Q: Can you identify the beginnings of the modern Public Relations industry?
A: To some extent it came from the growth of democratic outrage against a society in which democracy didn’t function very well. In the 1870s Standard Oil seized what had been a very localized petroleum industry. This kind of monopoly was taking over in other industries including steel, meat packing, sugar – often extractive industries. The term ‘robber baron’ dates from this period. Implicit within it is the idea that democratic movements had struggled for centuries to wipe out a landed aristocracy and were now finding this new corporate wealth functioning with little sense of accountability to anybody. These corporate barons were seen as a throwback to pre-democratic tyrannies. It was a period in which the working class was very, very poor, without any kind of social safety net. Also the traditional middle class, once staunch defenders of private enterprise, began to feel that publicity was needed to expose the outrages of the business class. This was the birth of the ‘progressive’ movement.

By the end of the nineteenth century the idea of government intervening to regulate and set boundaries on private wealth was coming into fashion. It has been an issue in US society ever since. In the face of this challenge certain industries do battle with a kind of counter-publicity to convince people that unfettered private enterprise is in everyone’s best interests.

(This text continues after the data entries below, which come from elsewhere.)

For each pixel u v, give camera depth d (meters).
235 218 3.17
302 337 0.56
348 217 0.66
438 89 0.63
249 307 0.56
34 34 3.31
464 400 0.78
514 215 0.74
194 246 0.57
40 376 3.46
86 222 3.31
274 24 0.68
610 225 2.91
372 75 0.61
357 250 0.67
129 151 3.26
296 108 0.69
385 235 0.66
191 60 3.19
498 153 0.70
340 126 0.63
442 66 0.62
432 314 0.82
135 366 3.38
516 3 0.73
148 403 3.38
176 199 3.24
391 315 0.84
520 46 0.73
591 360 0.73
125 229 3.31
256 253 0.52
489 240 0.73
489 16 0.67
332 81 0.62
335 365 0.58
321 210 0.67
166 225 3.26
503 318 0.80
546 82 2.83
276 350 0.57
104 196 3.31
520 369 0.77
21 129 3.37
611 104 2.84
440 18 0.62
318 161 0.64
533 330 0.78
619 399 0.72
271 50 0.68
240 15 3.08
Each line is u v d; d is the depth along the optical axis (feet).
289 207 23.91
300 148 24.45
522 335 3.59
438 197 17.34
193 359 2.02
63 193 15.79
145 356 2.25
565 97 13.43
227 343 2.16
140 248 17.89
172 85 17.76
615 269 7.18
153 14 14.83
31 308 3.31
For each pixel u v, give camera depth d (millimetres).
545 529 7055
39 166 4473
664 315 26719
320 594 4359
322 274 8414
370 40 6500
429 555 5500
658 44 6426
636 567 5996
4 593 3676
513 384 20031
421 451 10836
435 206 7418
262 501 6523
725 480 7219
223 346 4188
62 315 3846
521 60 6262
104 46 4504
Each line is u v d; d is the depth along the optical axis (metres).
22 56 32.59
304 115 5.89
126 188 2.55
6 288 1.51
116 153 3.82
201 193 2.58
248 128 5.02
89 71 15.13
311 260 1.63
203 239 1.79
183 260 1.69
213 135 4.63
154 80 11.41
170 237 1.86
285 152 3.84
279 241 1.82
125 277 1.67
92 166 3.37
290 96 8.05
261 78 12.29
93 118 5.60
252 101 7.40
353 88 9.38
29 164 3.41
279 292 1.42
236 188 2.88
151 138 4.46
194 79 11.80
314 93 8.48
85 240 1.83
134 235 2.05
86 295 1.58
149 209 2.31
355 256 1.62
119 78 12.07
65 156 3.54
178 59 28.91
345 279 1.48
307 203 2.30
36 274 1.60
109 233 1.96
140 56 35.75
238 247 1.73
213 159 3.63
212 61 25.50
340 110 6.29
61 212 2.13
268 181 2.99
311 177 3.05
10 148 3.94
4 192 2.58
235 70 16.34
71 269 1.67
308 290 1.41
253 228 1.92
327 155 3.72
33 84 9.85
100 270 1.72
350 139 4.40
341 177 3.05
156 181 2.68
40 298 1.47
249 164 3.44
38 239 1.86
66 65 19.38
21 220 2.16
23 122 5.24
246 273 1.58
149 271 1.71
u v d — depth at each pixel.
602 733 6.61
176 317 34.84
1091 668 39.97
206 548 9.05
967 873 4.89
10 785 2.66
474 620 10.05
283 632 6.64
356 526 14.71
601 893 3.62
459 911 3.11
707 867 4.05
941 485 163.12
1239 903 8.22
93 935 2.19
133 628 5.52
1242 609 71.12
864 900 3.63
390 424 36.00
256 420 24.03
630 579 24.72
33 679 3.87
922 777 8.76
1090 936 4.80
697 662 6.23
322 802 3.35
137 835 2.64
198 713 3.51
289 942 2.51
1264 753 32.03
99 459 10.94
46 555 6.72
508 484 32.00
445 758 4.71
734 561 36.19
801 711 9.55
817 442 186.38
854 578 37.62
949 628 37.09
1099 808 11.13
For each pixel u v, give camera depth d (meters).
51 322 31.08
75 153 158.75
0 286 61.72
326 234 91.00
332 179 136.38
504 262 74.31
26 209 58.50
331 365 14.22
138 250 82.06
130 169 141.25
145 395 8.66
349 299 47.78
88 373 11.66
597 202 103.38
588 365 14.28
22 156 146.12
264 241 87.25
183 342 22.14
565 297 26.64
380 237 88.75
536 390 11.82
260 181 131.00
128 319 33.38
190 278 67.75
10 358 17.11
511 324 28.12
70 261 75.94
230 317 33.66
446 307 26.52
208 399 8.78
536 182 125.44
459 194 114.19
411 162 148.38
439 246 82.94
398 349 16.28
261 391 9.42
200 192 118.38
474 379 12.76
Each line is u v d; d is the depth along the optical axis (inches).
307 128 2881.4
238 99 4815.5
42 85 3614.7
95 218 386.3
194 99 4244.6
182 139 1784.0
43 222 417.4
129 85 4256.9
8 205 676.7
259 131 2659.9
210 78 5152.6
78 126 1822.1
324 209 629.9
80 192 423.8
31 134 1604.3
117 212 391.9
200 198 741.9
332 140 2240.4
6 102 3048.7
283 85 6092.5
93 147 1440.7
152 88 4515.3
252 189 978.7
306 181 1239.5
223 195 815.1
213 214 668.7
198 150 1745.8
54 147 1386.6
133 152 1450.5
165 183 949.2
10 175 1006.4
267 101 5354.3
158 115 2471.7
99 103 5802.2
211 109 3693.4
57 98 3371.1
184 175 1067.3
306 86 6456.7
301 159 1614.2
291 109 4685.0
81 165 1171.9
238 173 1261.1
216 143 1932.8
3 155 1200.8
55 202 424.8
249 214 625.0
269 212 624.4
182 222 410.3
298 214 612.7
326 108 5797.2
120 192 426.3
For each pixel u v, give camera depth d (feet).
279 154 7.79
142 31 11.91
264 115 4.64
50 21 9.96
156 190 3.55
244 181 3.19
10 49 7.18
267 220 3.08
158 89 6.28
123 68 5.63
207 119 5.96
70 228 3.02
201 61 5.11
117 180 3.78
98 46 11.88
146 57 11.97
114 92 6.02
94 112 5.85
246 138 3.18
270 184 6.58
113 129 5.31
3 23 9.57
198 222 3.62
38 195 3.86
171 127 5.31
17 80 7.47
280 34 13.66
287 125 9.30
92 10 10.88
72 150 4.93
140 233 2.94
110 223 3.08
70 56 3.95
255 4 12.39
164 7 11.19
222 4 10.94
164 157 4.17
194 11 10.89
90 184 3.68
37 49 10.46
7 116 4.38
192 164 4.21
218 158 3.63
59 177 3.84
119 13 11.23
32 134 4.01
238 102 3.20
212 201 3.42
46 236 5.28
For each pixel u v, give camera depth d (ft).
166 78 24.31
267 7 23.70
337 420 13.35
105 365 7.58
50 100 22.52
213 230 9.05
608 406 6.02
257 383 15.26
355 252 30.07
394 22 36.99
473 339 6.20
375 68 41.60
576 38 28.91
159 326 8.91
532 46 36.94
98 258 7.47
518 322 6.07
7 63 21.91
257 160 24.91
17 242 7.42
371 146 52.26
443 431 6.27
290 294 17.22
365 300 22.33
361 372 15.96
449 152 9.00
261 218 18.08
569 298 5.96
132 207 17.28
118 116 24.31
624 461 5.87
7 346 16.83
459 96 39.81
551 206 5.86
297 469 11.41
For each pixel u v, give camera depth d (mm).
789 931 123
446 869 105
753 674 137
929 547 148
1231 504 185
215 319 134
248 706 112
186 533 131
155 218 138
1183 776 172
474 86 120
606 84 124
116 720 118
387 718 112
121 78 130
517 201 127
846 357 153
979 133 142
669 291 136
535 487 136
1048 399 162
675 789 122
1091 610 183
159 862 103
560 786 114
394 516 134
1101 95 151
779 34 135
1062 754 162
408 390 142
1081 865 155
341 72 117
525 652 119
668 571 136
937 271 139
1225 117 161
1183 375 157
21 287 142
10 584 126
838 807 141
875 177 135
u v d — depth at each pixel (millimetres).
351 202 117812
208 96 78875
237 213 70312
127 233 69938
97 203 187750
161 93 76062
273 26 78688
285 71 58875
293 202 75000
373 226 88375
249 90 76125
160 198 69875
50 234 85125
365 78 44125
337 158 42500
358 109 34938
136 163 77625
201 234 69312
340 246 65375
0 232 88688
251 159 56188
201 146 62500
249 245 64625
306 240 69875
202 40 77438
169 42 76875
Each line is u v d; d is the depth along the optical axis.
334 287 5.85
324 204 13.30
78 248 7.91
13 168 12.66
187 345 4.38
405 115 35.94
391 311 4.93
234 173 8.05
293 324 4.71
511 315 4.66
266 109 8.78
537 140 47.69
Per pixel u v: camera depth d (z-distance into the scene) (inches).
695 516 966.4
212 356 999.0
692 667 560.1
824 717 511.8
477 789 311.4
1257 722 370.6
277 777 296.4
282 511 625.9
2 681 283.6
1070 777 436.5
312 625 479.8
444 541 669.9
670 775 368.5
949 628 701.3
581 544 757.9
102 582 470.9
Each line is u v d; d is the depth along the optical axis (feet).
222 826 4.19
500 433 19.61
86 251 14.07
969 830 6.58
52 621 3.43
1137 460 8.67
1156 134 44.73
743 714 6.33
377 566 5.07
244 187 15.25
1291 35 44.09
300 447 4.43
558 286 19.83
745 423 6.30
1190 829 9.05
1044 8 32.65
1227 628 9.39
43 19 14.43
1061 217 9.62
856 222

Q: If you trace the periods of innovation in corporate PR throughout this century, are they connected to periods of popular resistance?
There is no question. Corporate PR has been reactive to situations when public hostility forced them to filter their practices to present themselves as operating in the public good. This is usually a defensive response to democratic outrage over business practices. The 1930s and then the 1960s were periods in which the challenge to the business system became widespread. If you want to see the flowering of corporate public relations strategies look at the decade following those periods. After World War Two a kind of gung-ho corporate public-relations strategy tries to present the private business system as the quintessence of the American Way – a kind of commercialistic rendition of democracy. This became almost a national ideology used to roll back policies and ideas that came out of the 1930s New Deal – for example, the very idea that government might compete with business by providing public housing. In the 1960s people began to wonder if democracy was being violated by a destabilized business system. In the 1970s and 1980s, with the triumph of Reagan and Thatcherism, there comes to fruition a set of national public relations strategies catalyzed by the political issues of the Sixtes.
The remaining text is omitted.